● TE LEZEN FRAGMENT:
□ □ □
# Beste manier om vanuit Nederland een horloge te kopen?



## Wooters

Hoi!

Ik vraag me af wat vanuit Nederland 'de beste' manier is om aan een mooi horloge te komen. Zijn er goede webshops die naar Nederland hun spullen versturen? Of goede eBay verkopers?

Het liefst natuurlijk allemaal voor zo'n mooi mogelijke prijs :-d.


----------



## Sjors

Het ligt er natuurlijk aan wat je zoekt. Ik koop meestal vanachter mijn bureautje, zo'n beetje van over de hele wereld. Vaak zijn er leuke horloges te vinden in Singapore en Hong Kong voor leuke prijzen. Ik denk dat het grootste deel uit mijn verzameling daar vandaan komt.

Groetjes,

Sjors


----------



## Johnny Wishbone

Wat zoek je? Wil je goeie adresjes? Of bedoel je dat je wil weten hoe je zo'n aankoop uit het buitenland moet aanpakken?

Oh ja alvast een tip: als je je horloge gevonden hebt op een buitenlandse site check dan ff goed OF ze wel naar Nederland verzenden!
Ik ben al een aantal webshops tegengekomen waar dan ergens onderaan heel lullig staat van: "We do not ship to the EU".
Behoorlijk chagrijnig word je daarvan! Maar het komt voor. Dus wees alert.

En hou natuurlijk rekening met de BTW die de douane incasseert voor de overheid.
Als je een horloge van buiten de Europese Unie koopt dan krijg je een week of 2 nadat je klokje is bezorgd nog effe een rekening van de vervoerder omdat die 19% van de aankoopprijs+de verzendkosten heeft mogen afrekenen bij het binnenkomen van het pakketje in Nederland. En dat mag jij dus terug betalen aan hem.

Soms heb je mazzel en zet de verzender een lagere waarde op de verpakking dan de aankoopprijs maar het KAN dus gebeuren dat ze de werkelijke aankoopprijs op de zending vermelden, en dan ben je dus aan de beurt voor 19% btw afdracht (geen invoerrechten) over de volledige prijs, als je pech hebt.

Soms schijnen zendingen "er door te glippen" maar daar moet je dus niet vanuit gaan (anders valt het zo tegen als je alsnog achteraf een factuur van FedEx bijv. krijgt).

Gewoon lekker online shoppen en tel de verzendkosten bij de aankoopprijs op en doe dan dat bedrag maal 1,19 dan weet je wat je maximaal kwijt kan zijn.
Als je mazzel hebt valt het mee en als je 'pech' hebt dan ben je dat bedrag dus kwijt. No big deal je moet er alleen ff rekening mee houden.

Ik had mazzel met een Seiko horloge dat ik begin augustus online kocht in Singapore. De vervoerder had de helft van de verkoopprijs op de papieren gezet en daarbij niet de verzendkosten opgeteld. Dus FedEx moest 19% betalen over dat bedrag, en ik kreeg dus 2 weken later een factuur van FedEx voor maar € 20,90 ipv dik €50,-
Plus het klokje was binnen 2 dagen hier!
□ □ □
● VERSTREKTE GEGEVENS:
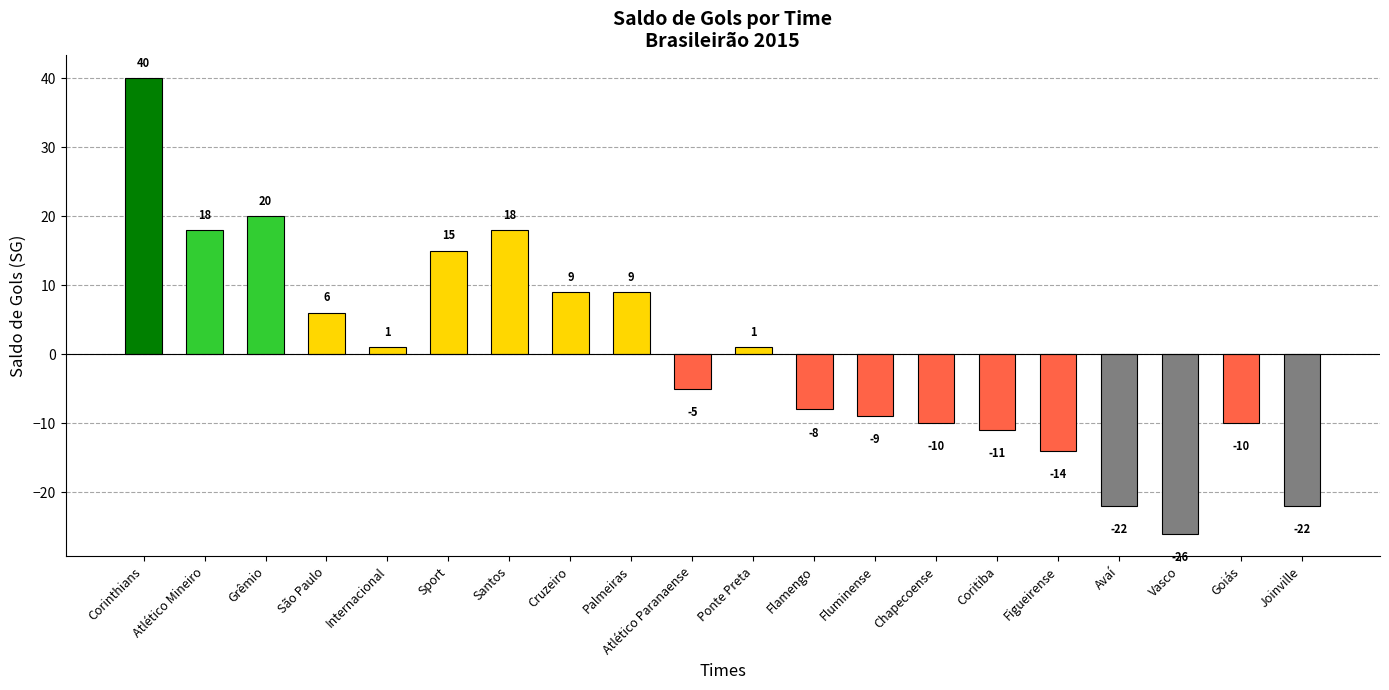

The value at Santos is 18. True or false?

True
□ □ □
Zet de forumdraad over het kopen van een horloge vanuit Nederland voort vanaf de laatste zin.

Sweeet !! :-!

Succes!


----------



## Dimer

Het ligt ook heel erg aan het segment. Waar ben je precies naar op zoek?


----------



## Wooters

Bedankt voor de berichten dusver! Ben op zoek naar twee modellen: een Orient Mako/Ray en een mooie Panerai Homage.

In eerste instantie heeft de Orient de voorkeur. Dit hoeft natuurlijk niet per se een Orient te zijn, maar ik begreep dat de Mako/Ray erg moeilijk te verslaan zijn op hun prijspunt, en ik vind 't best mooie horloges. Mooie 'all-purpose' horloges.
Een "Panerai" vind ik ook erg mooi. Zit zelf te kijken naar Getat, maar die hebben vrij hoge verzendkosten en dan zal daar ook nog wel 20% btw overheen gaan bij verzending naar Nederland.

Zit dus een beetje in die hoek te zoeken. Enige suggesties?


----------



## Bidle

Wooters said:


> Bedankt voor de berichten dusver! Ben op zoek naar twee modellen: een Orient Mako/Ray en een mooie Panerai Homage.
> 
> In eerste instantie heeft de Orient de voorkeur. Dit hoeft natuurlijk niet per se een Orient te zijn, maar ik begreep dat de Mako/Ray erg moeilijk te verslaan zijn op hun prijspunt, en ik vind 't best mooie horloges. Mooie 'all-purpose' horloges.
> Een "Panerai" vind ik ook erg mooi. Zit zelf te kijken naar Getat, maar die hebben vrij hoge verzendkosten en dan zal daar ook nog wel 20% btw overheen gaan bij verzending naar Nederland.
> 
> Zit dus een beetje in die hoek te zoeken. Enige suggesties?


Vermoed dat sommige hier wel ervaring hebben. Anders kun je altijd gewoon even via Ebay zoeken. Uiteraard wel bij een verkoper met een goede ref.


----------



## Martin_B

Kijk anders even bij manbushijie 
Als je registreert, gaan gelijk de prijzen omlaag. Begrijp het idee hierachter niet helemaal, maar goed.
Een alternatief is http://www............com/index.html*

Ik heb bij beide gekocht, ze zijn betrouwbaar.

Groeten,

Martin

* edit blijkbaar is deze gecensureerd...Google even op jackson Tse


----------



## GuySie

Ik zou op dit moment niet bij Getat kopen, of je moet een model zoeken wat de rest niet heeft en hij alleen wel. De wachttijden lopen echt de spuigaten uit (vorige maand zelf weer meegemaakt). Verder altijd vast een vervangend bandje inbegroten in dit prijssegment, wat je er gratis bijkrijgt is haast karton.


----------



## wim mennink

Wooters said:


> Bedankt voor de berichten dusver! Ben op zoek naar twee modellen: een Orient Mako/Ray en een mooie Panerai Homage.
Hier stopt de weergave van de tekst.